GSA Connects 2021 in Portland, Oregon

Paper No. 205-6
Presentation Time: 9:20 AM


HARE, Danielle1, HELTON, Ashley1, BRIGGS, Martin A.2, JOHNSON, Zachary C.3, CUMMINS, Carolyn4, BUMPERS, Phillip4, TOMCZYK, Nathan4, GULIS, Vladislav5, WENGER, Seth4, HOTCHKISS, Erin6, BENSTEAD, Jonathan7 and ROSEMOND, Amy4, (1)Department of Natural Resources and the Environment, University of Connecticut, 1376 Storrs Rd, Unit 4087, Storrs Mansfield, CT 06269-4087, (2)Hydrogeophysics Branch, U.S. Geological Survey, Storrs, CT 06269, (3)U.S. Geological Survey, Washington Water Science Center, Tacoma, WA 98402, (4)University of Georgia, Athens, Odum School of Ecology, Athens, GA 30602, (5)Department of Biology, Coastal Carolina University, Conway, SC 29528, (6)Department of Biological Sciences, Virginia Tech, Blacksburg, VA 24061, (7)Department of Biological Sciences, University of Alabama, Tuscaloosa, AL 35487

The magnitude, spatial distribution, and contributing depths of groundwater inflows to surface waters affects the thermal regimes of stream reaches and networks. This influence has important consequences for temperature-sensitive ecological and biogeochemical processes, such as the biological breakdown and decomposition of organic carbon. Groundwater also routes organic carbon to streams, a process that is additionally influenced by source flow path depth. Our research tested how classifying streams based on spatial patterns of groundwater contribution and groundwater flow path depth (shallow vs. deep) provides insight into spatial patterns of stream warming, then explored how these warming patterns can influence instream carbon cycling. We characterized the contribution of groundwater to streams using paired air/stream temperature signals for 1424 publicly available datasets across the continental United States and evaluated how stream temperature is changing over time (14–30 years) among streams with varied source-depth of groundwater discharge.
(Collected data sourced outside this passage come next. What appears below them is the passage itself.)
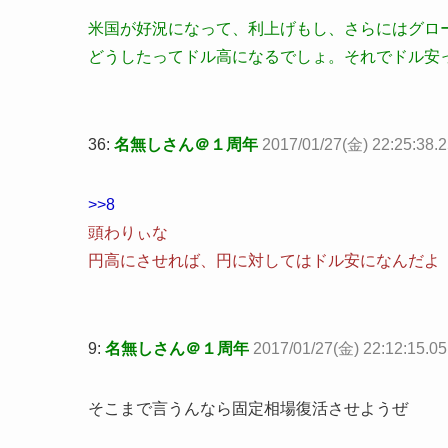
米国が好況になって、利上げもし、さらにはグロ
どうしたってドル高になるでしょ。それでドル安
36:
名無しさん＠１周年
2017/01/27(金) 22:25:38.
>>8
頭わりぃな
円高にさせれば、円に対してはドル安になんだよ
9:
名無しさん＠１周年
2017/01/27(金) 22:12:15.
そこまで言うんなら固定相場復活させようぜ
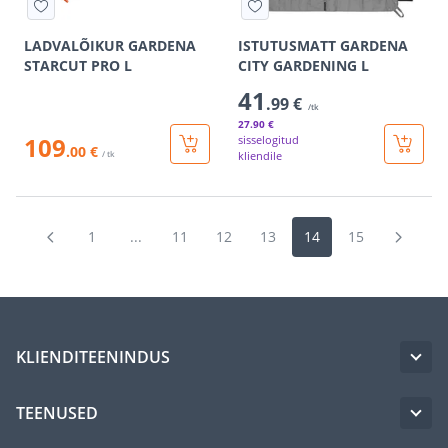
LADVALÕIKUR GARDENA
ISTUTUSMATT GARDENA
STARCUT PRO L
CITY GARDENING L
41
.99 €
/tk
27
.90 €
109
sisselogitud
.00 €
/ tk
kliendile
1
...
11
12
13
14
15
KLIENDITEENINDUS
TEENUSED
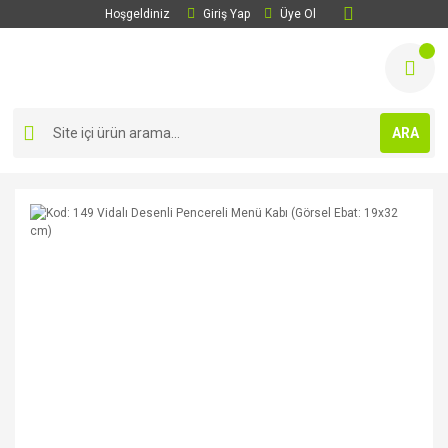
Hoşgeldiniz
Giriş Yap
Üye Ol
ARA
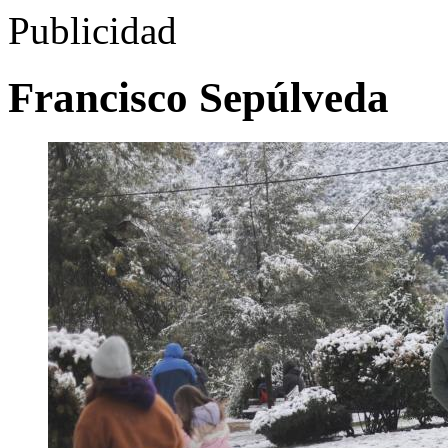
Publicidad
Francisco Sepúlveda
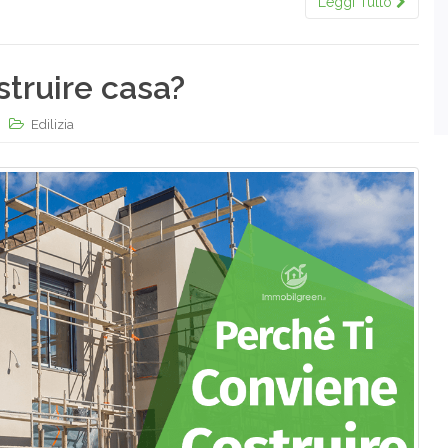
Leggi Tutto
struire casa?
Edilizia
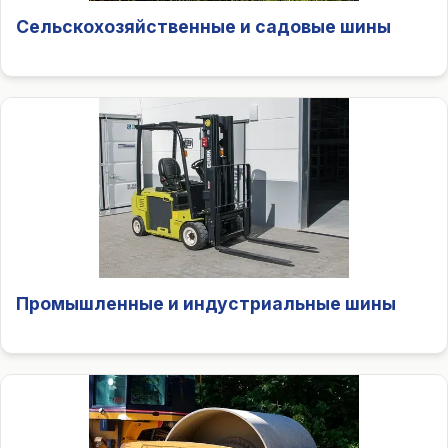
Сельскохозяйственные и садовые шины
Промышленные и индустриальные шины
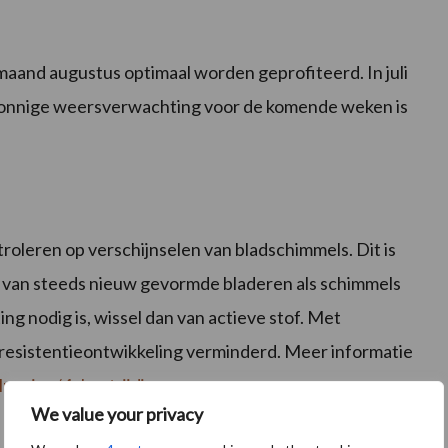
aand augustus optimaal worden geprofiteerd. In juli
zonnige weersverwachting voor de komende weken is
ntroleren op verschijnselen van bladschimmels. Dit is
 van steeds nieuw gevormde bladeren als schimmels
ng nodig is, wissel dan van actieve stof. Met
op resistentieontwikkeling verminderd. Meer informatie
pagina/4.-bestrijding
We value your privacy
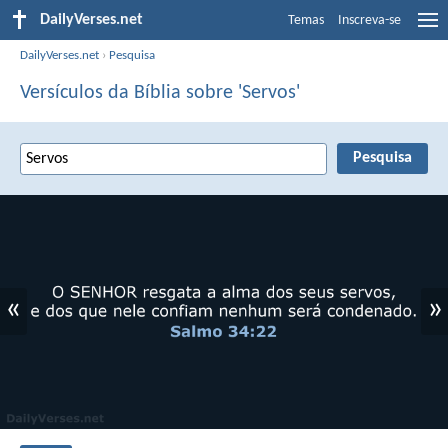
DailyVerses.net
Temas
Inscreva-se
DailyVerses.net
›
Pesquisa
Versículos da Bíblia sobre 'Servos'
«
»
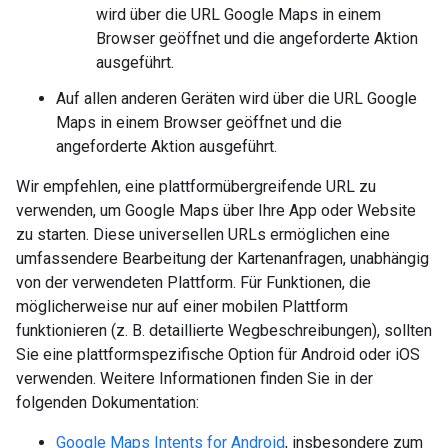
wird über die URL Google Maps in einem
Browser geöffnet und die angeforderte Aktion
ausgeführt.
Auf allen anderen Geräten wird über die URL Google
Maps in einem Browser geöffnet und die
angeforderte Aktion ausgeführt.
Wir empfehlen, eine plattformübergreifende URL zu
verwenden, um Google Maps über Ihre App oder Website
zu starten. Diese universellen URLs ermöglichen eine
umfassendere Bearbeitung der Kartenanfragen, unabhängig
von der verwendeten Plattform. Für Funktionen, die
möglicherweise nur auf einer mobilen Plattform
funktionieren (z. B. detaillierte Wegbeschreibungen), sollten
Sie eine plattformspezifische Option für Android oder iOS
verwenden. Weitere Informationen finden Sie in der
folgenden Dokumentation:
Google Maps Intents for Android
, insbesondere zum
The results showed that streams with a shallow groundwater signature are warming at a similar proportion and rate to sites with low groundwater contributions. In contrast, streams with deep groundwater signatures tended to have long-term temperature records that were stable or cooling. These results are used to inform a stream network model based on the Coweeta Hydrologic Laboratory watershed (NC, USA), where we used empirically derived relationships between stream temperature and biologically mediated carbon responses (e.g., breakdown by shredder macroinvertebrates and respiration by microorganisms) to estimate the watershed-scale effects of warming on stream carbon cycling. We are now testing whether the influence of groundwater carbon inputs or the indirect influence of climate warming has a larger effect on stream network carbon cycling. Evaluating how stream carbon cycling processes will be altered in a changing climate requires considering how contributing groundwater source-depth influences stream temperatures over time.